Additionally, the Rams must do a better job containing the downfield pass. Tight end Jimmy Graham was a handful for St. Louis last time around—he had six catches for 51 yards and a touchdown—and Seattle had considerable success through the air.
Rams cornerback Janoris Jenkins must keep the Seattle receivers in check and prevent any big plays downfield. If the Seattle pass catchers can bail out Wilson every time St. Louis brings heavy pressure, the Rams will be in trouble.
Prediction: Seahawks 28, Rams 13
A victory in Seattle would be a wonderful gift to St. Louis fans. And let’s face it, after a year of intense relocation rumors and the disappointment of yet another losing season, the St. Louis fanbase could really use this.
However, as most of us know, there’s a major difference between what we’d like to happen versus what will actually happen.

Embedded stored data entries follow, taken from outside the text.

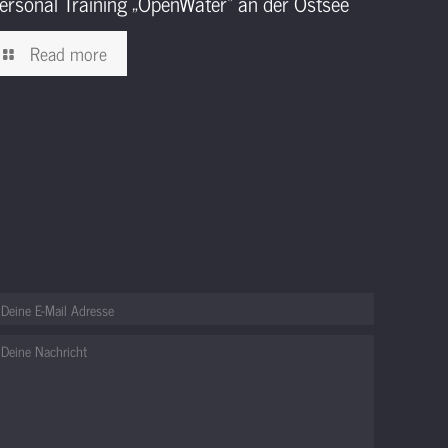
ersonal Training „OpenWater“ an der Ostsee
Read more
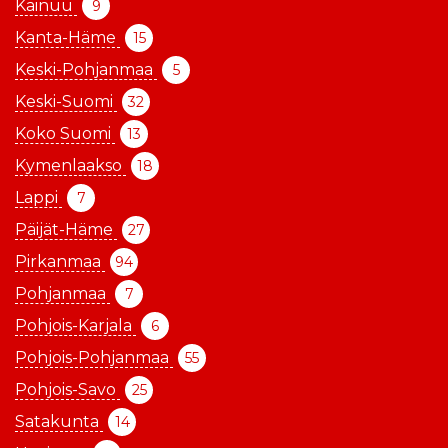
Kainuu
9
Kanta-Häme
15
Keski-Pohjanmaa
5
Keski-Suomi
32
Koko Suomi
13
Kymenlaakso
18
Lappi
7
Päijät-Häme
27
Pirkanmaa
94
Pohjanmaa
7
Pohjois-Karjala
6
Pohjois-Pohjanmaa
55
Pohjois-Savo
25
Satakunta
14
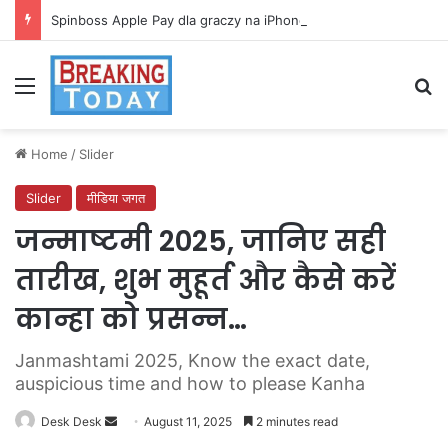
Spinboss Apple Pay dla graczy na iPhone
Menu
Se
Home
/
Slider
Slider
मीडिया जगत
जन्माष्टमी 2025, जानिए सही
तारीख, शुभ मुहूर्त और कैसे करें
कान्हा को प्रसन्न…
Janmashtami 2025, Know the exact date,
auspicious time and how to please Kanha
Send
Desk Desk
August 11, 2025
2 minutes read
an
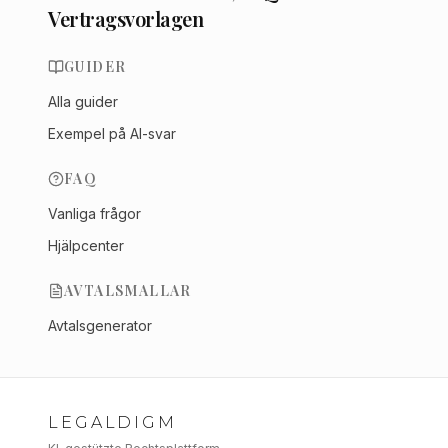
Vertragsvorlagen
GUIDER
Alla guider
Exempel på AI-svar
FAQ
Vanliga frågor
Hjälpcenter
AVTALSMALLAR
Avtalsgenerator
LEGALDIGM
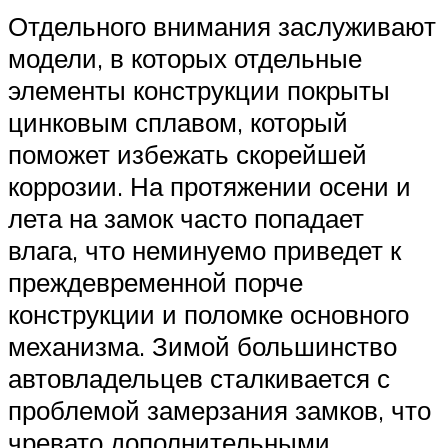
Отдельного внимания заслуживают
модели, в которых отдельные
элементы конструкции покрыты
цинковым сплавом, который
поможет избежать скорейшей
коррозии. На протяжении осени и
лета на замок часто попадает
влага, что неминуемо приведет к
преждевременной порче
конструкции и поломке основного
механизма. Зимой большинство
автовладельцев сталкивается с
проблемой замерзания замков, что
чревато дополнительными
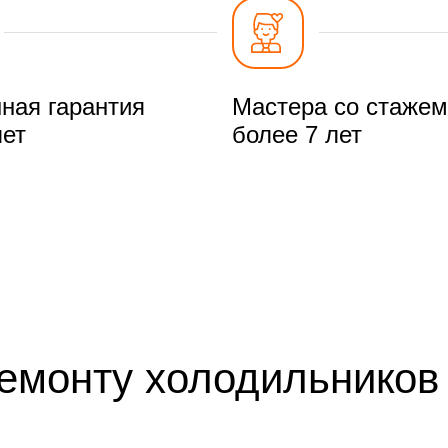
ная гарантия
Мастера со стажем
лет
более 7 лет
ремонту холодильников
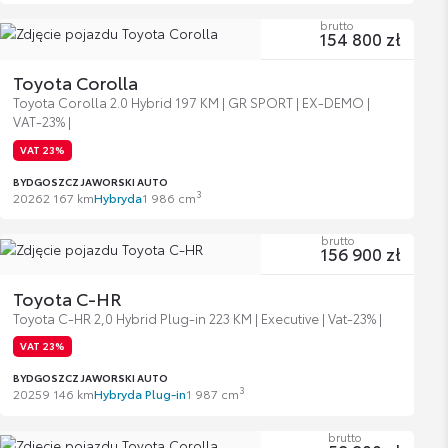
brutto
154 800 zł
Toyota Corolla
Toyota Corolla 2.0 Hybrid 197 KM | GR SPORT | EX-DEMO |
VAT-23% |
VAT 23%
BYDGOSZCZ JAWORSKI AUTO
3
2026
2 167 km
Hybryda
1 986 cm
brutto
156 900 zł
Toyota C-HR
Toyota C-HR 2,0 Hybrid Plug-in 223 KM | Executive | Vat-23% |
VAT 23%
BYDGOSZCZ JAWORSKI AUTO
3
2025
9 146 km
Hybryda Plug-in
1 987 cm
brutto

Beating the Seahawks on their own turf would be an excellent feel-good story for St. Louis fans, but the 10-year drought in CenturyLink Field suggests the odds are slim. According to Odds Shark, the Rams are 14-point underdogs in this upcoming contest. There’s not a football analyst in the world capable of favoring the Rams in this game—not with a straight face.
The Rams did best Seattle in Week 1—a 34-31 overtime victory for St. Louis—and the team is fighting to keep Jeff Fisher’s job, so there are a few positive factors for St. Louis fans to cling to. With no playoff hopes, this is basically St. Louis’ Super Bowl, and the effort should reflect that.
Even so, a victory in Seattle is a long shot, so there’s no way any prediction will favor the Rams this week.